A few weeks ago I wrote about my dilemma photographing friends at a dinner party. I wanted to highlight one reader's response to that post, because I find it especially illuminating.
"Deliberate Grace! I think that's the secret....i think there is a certain grace in being deliberate in what you do, whether it's crossing the street or raising your camera, framing an image, collecting the image, bringing the camera back down to your side, and walking on to collect another image somewhere else, maybe only a footstep away.
i'm convinced people love deliberate people around them, maybe it resonates something that makes them think everything is ok....i really don't know, but i do know that you can deliberately collect an image of someone that is standing right in front of you without them taking offence, but even if you're standing across the road from them and you have even an ounce of anxious emotion inside of you, in the seconds that it takes for you to raise your camera the entire block of people will be looking at you as if you are about to mug them!

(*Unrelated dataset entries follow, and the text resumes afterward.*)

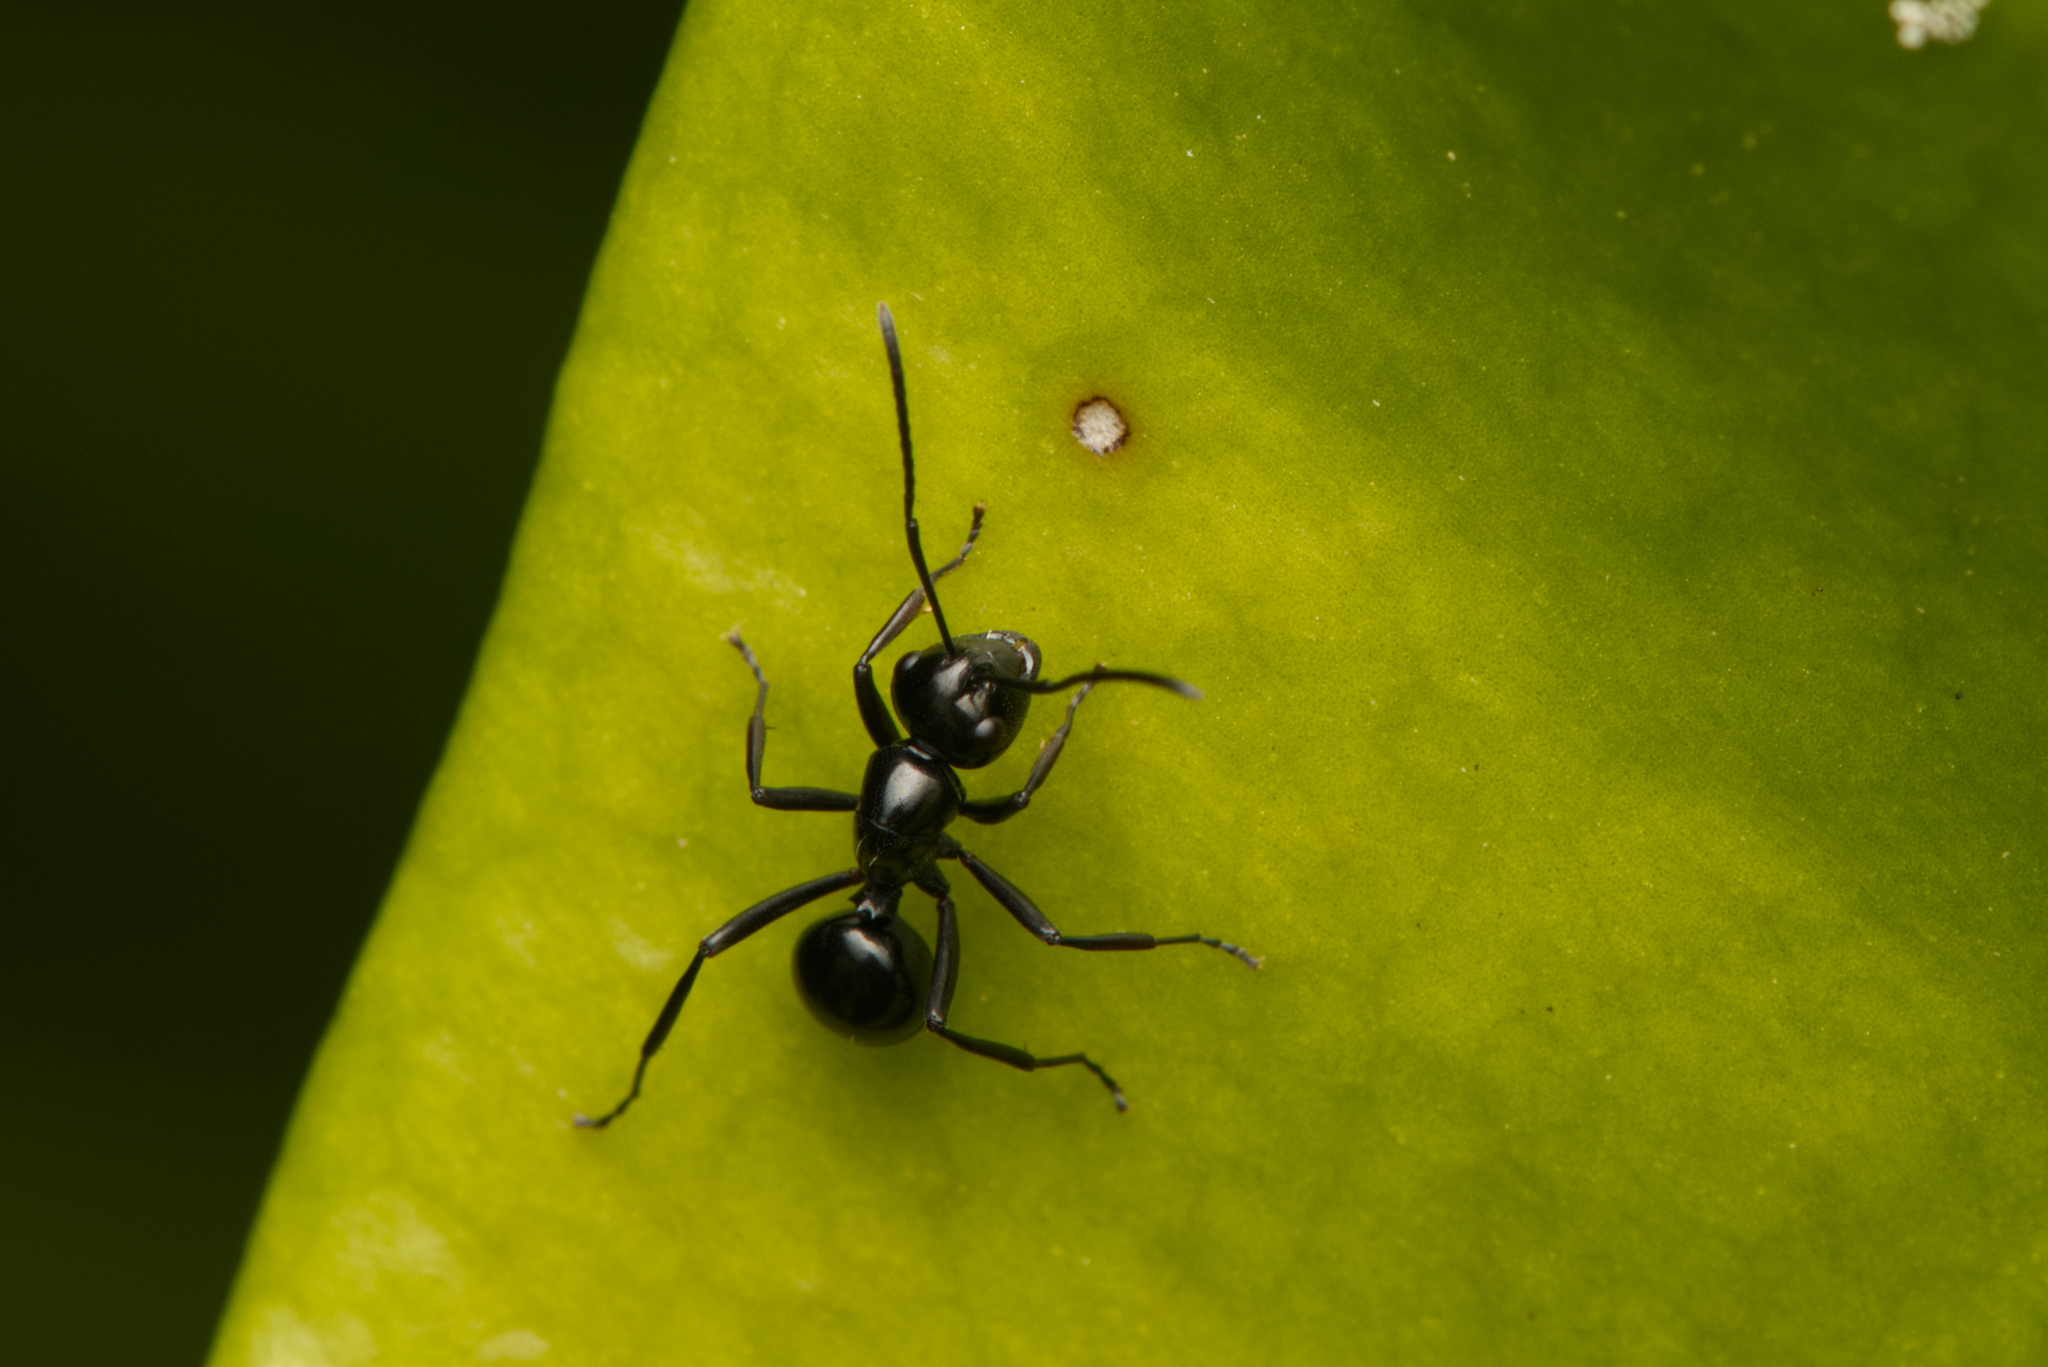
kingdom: Animalia
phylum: Arthropoda
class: Insecta
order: Hymenoptera
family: Formicidae
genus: Polyrhachis
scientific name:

Personally i 'try' never to collect, and i 'do' never "provide-back" an image of a person that i would not feel proud to confess to if one day i came by chance to be playing pool with them in a pub. I always had this ethic, but it wasn't until i was in a local bar and this actually happened to me that i appreciated that this was actually my ethic. i think having an ethic can give you a feeling of entitlement to confidently collect images of public spaces."
Deliberate Grace! What a beautiful term, and yet another affirmation that good photography --street photography in particular-- depends more on mental state than environment. Sometimes you're in the right frame of mind and photos happen easily. But if you're feeling anxious or pessimistic, you can walk down the exact same street and miss everything. Thanks, Joe, for the insightful comment.